Prove that $\mathbb{Z}[i]/\langle 2+3i\rangle $ is a finite field. Hi. I can't try a few steps in the next solution
$$\mathbb{Z}[i]/\langle 2+3i\rangle \simeq \mathbb{Z}[x]/\langle 1+x^2,2+3x\rangle$$ and $9(1+x^2)+(2-3x)(2+3x)=13$ then $13\in \langle 1+x^2,2+3x\rangle $. Thus $$\mathbb{Z}[x]/\langle 1+x^2,2+3x\rangle=\mathbb{Z}/\langle 13,1+x^2,2+3x\rangle \\ \simeq \mathbb{Z}_{13}[x]/\langle 1+x^2,2+3x\rangle \simeq \mathbb{Z}_{13}$$
The last isomorphism induced by $x\mapsto 8$ (check $\langle 1+x^2,2+3x\rangle=\langle x-8\rangle $ in $\mathbb{Z}_{13}[x]$) Therefore $\mathbb{Z}[i]/\langle 2+3i\rangle \simeq \mathbb{Z}_{13}$ finite field.
Question 1. Why $\mathbb{Z}[i]/\langle 2+3i\rangle\simeq \mathbb{Z}[x]/\langle1+x^2,2+3x\rangle$?
I have this: Let $$f:\mathbb{Z}[x]\to \mathbb{Z}[i]/\langle 2+3i\rangle $$ with $f(p(x))=p(i)+\langle 2+3i\rangle $ homomorphism with $\ker(f)=\langle 1+x^2,2+3x\rangle $ then $$\mathbb{Z}[x]/\langle 1+x^2,2+3x\rangle \simeq \mathbb{Z}[i]/\langle 2+3i\rangle $$It is correct?
Question 2. Why $\mathbb{Z}/\langle 13,1+x^2,2+3x\rangle \simeq \mathbb{Z}_{13}[x]/\langle 1+x^2,2+3x\rangle $?
Question 3. Why $\langle 1+x^2,2+3x\rangle=\langle x-8\rangle$?

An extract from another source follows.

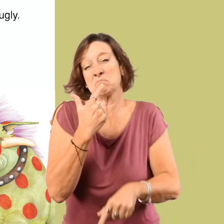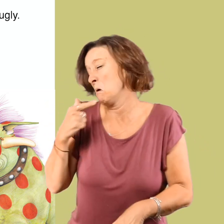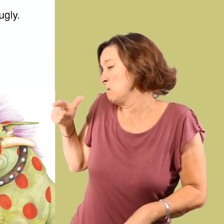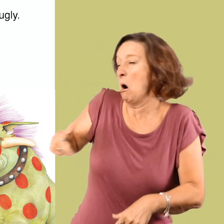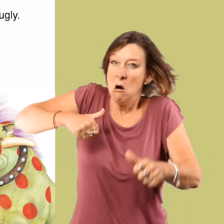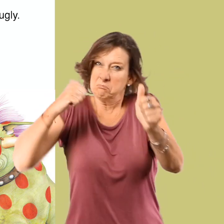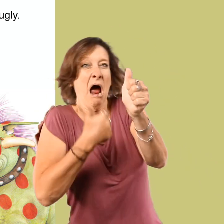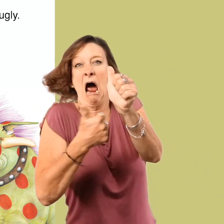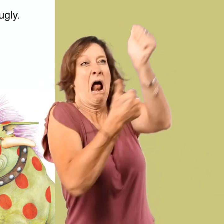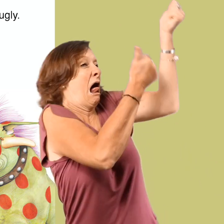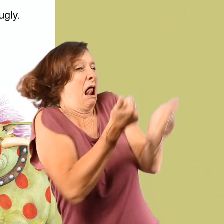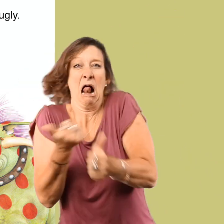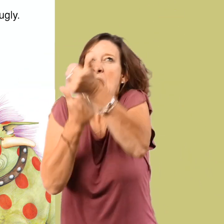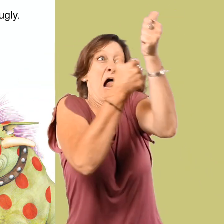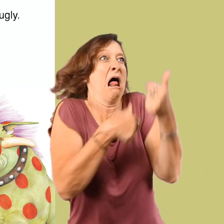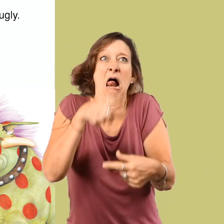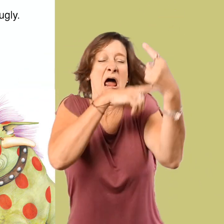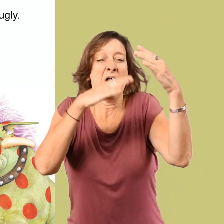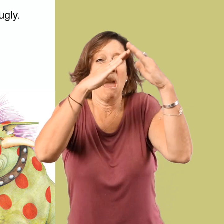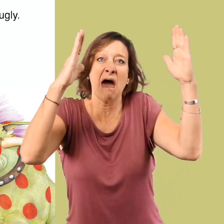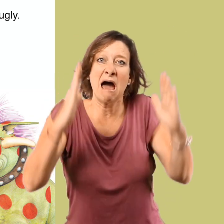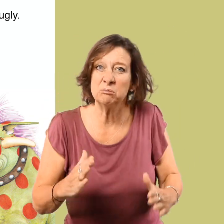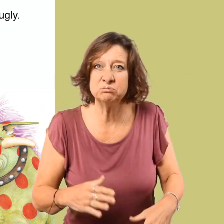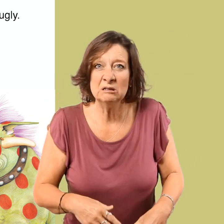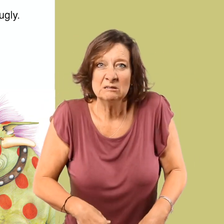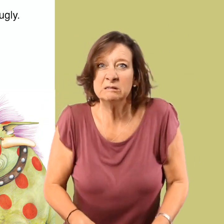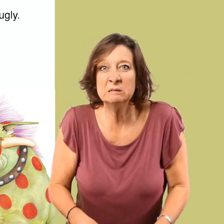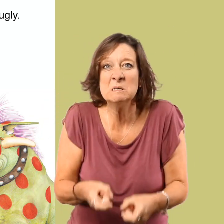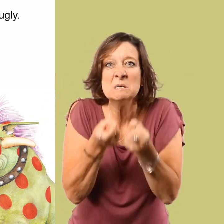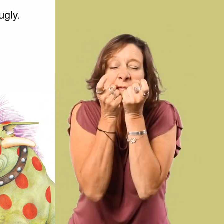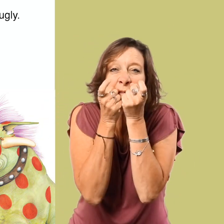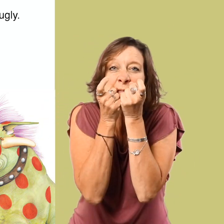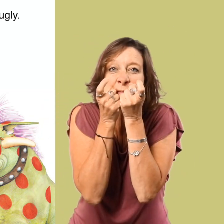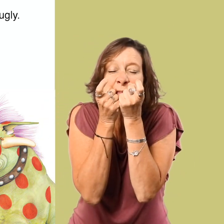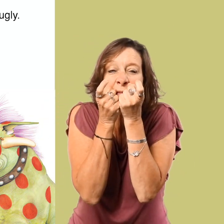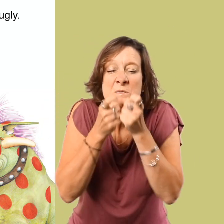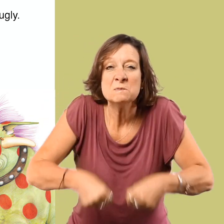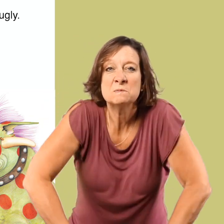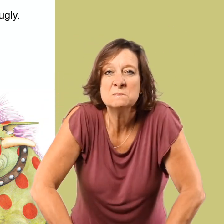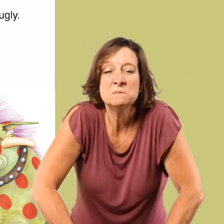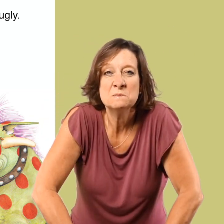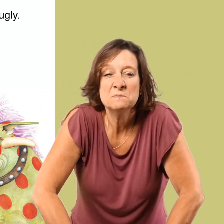dots with one eye on her forehead. And my brother chases her all around the house.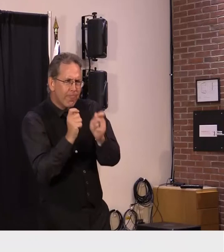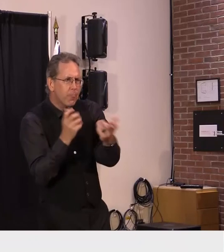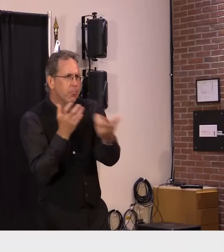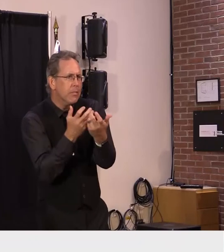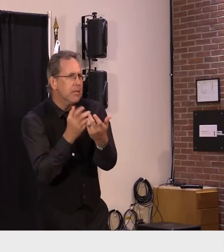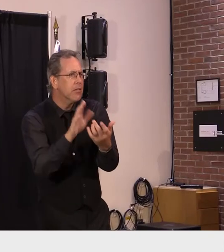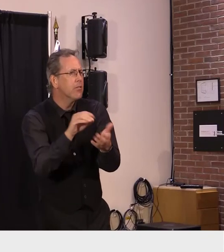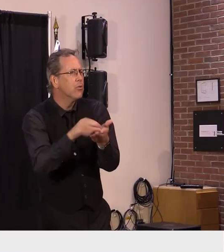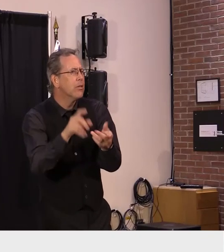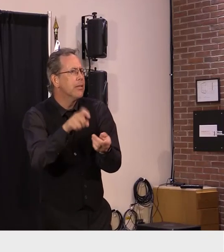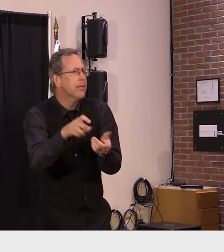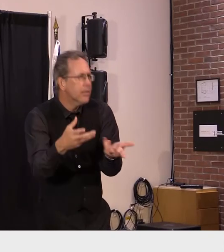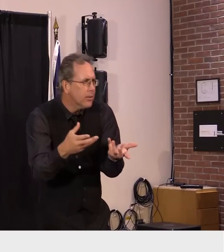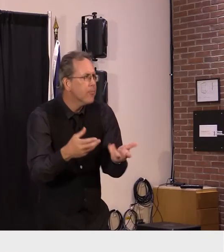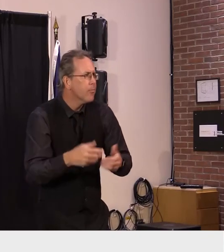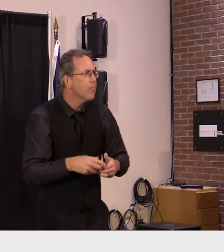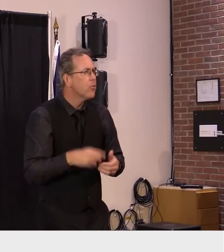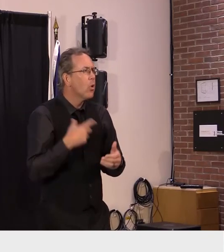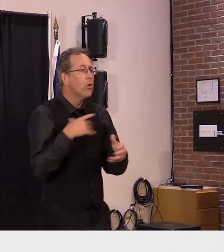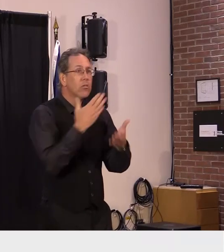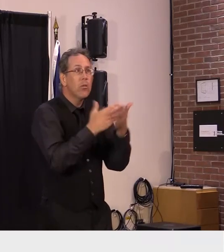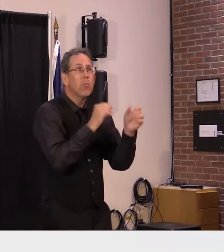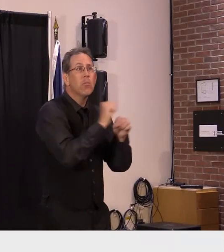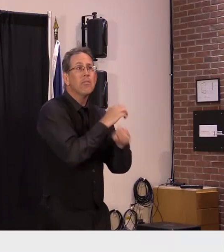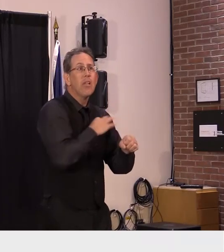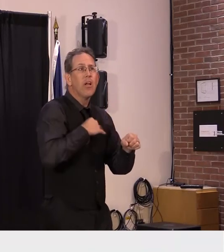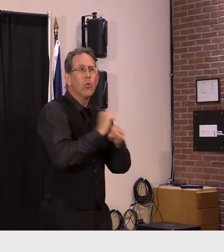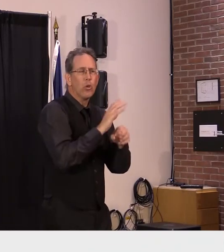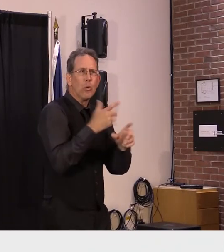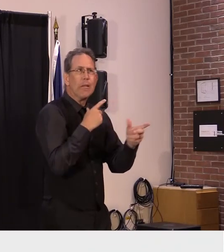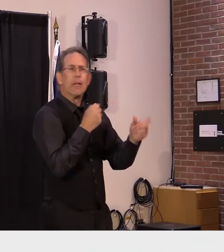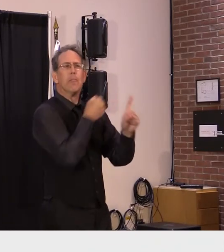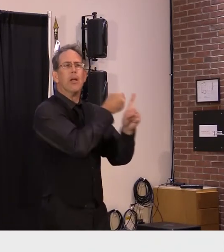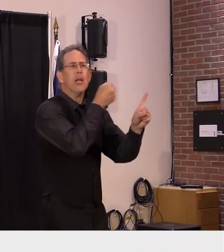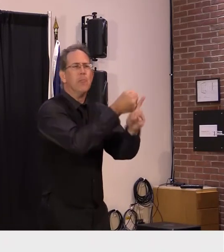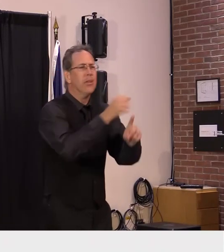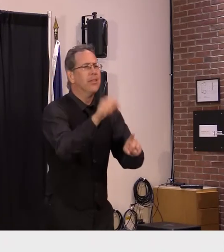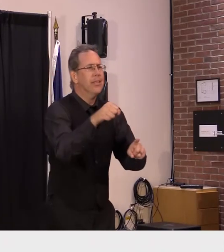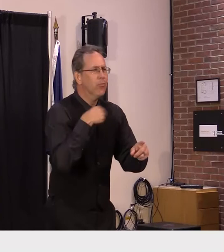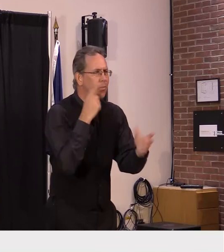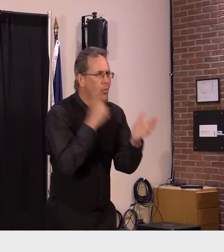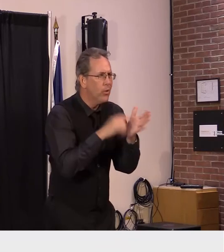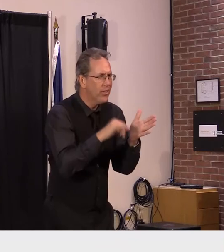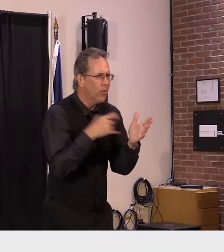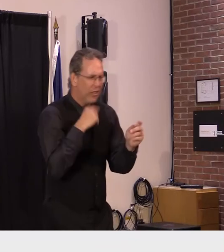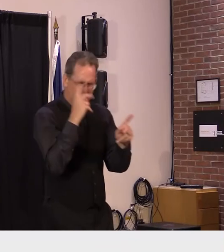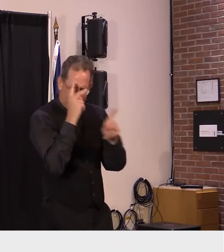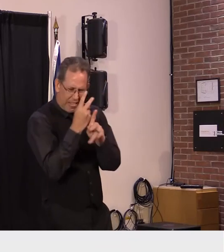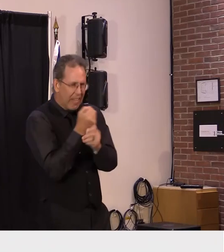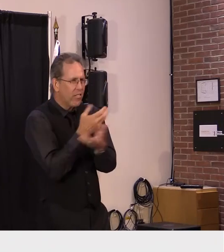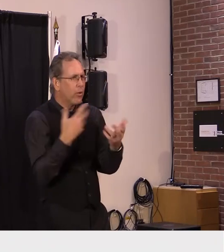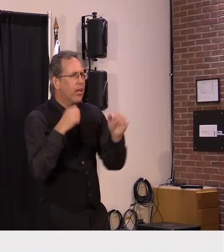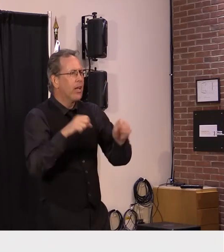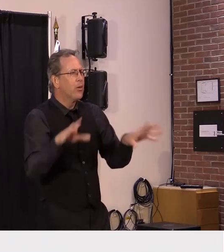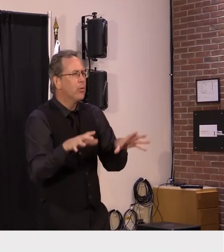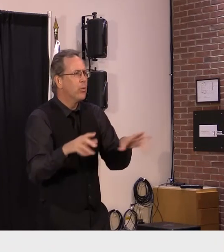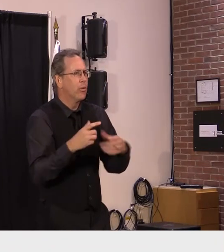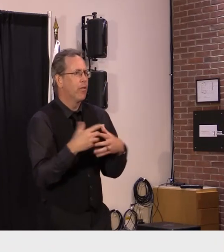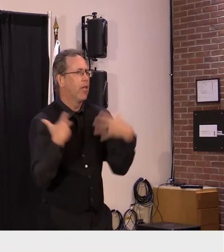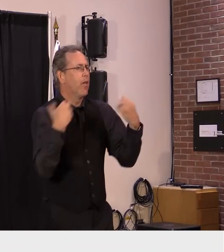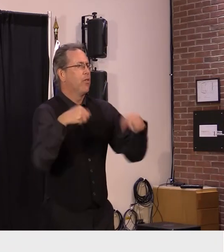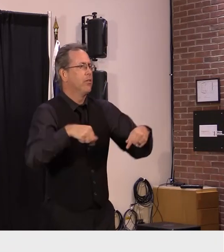so we're going to have to look at all these different aspects as we design uh you know our recovery uh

Question 1: We have $\Bbb Z[i]\simeq \Bbb Z[x]/\langle x^2+1\rangle$. And the third isomorphism theorem says that when we are dividing out by first $x^2+1$, and then $2+3x$, we are allowed to divide out but both of them simultaneously.
Question 2: Again justified by the third isomorphism theorem, dividing out by $13$ before the other generators.
Question 3: Here we have $$ 9(2+3x)=18+27x=-8+x $$ So $\langle x^2+1,2+3x\rangle$ contains $x-8$. Now also note that $$ 3(x-8)=3x-24=3x+2\\ (x-8)^2+3(x-8)=x^2-16x+64 +3x-24=x^2+1 $$ So $\langle x-8\rangle$ contains both $x^2+1$ and $2+3x$. Since each ideal contains the generators of the other ideal, the two ideals must be equal.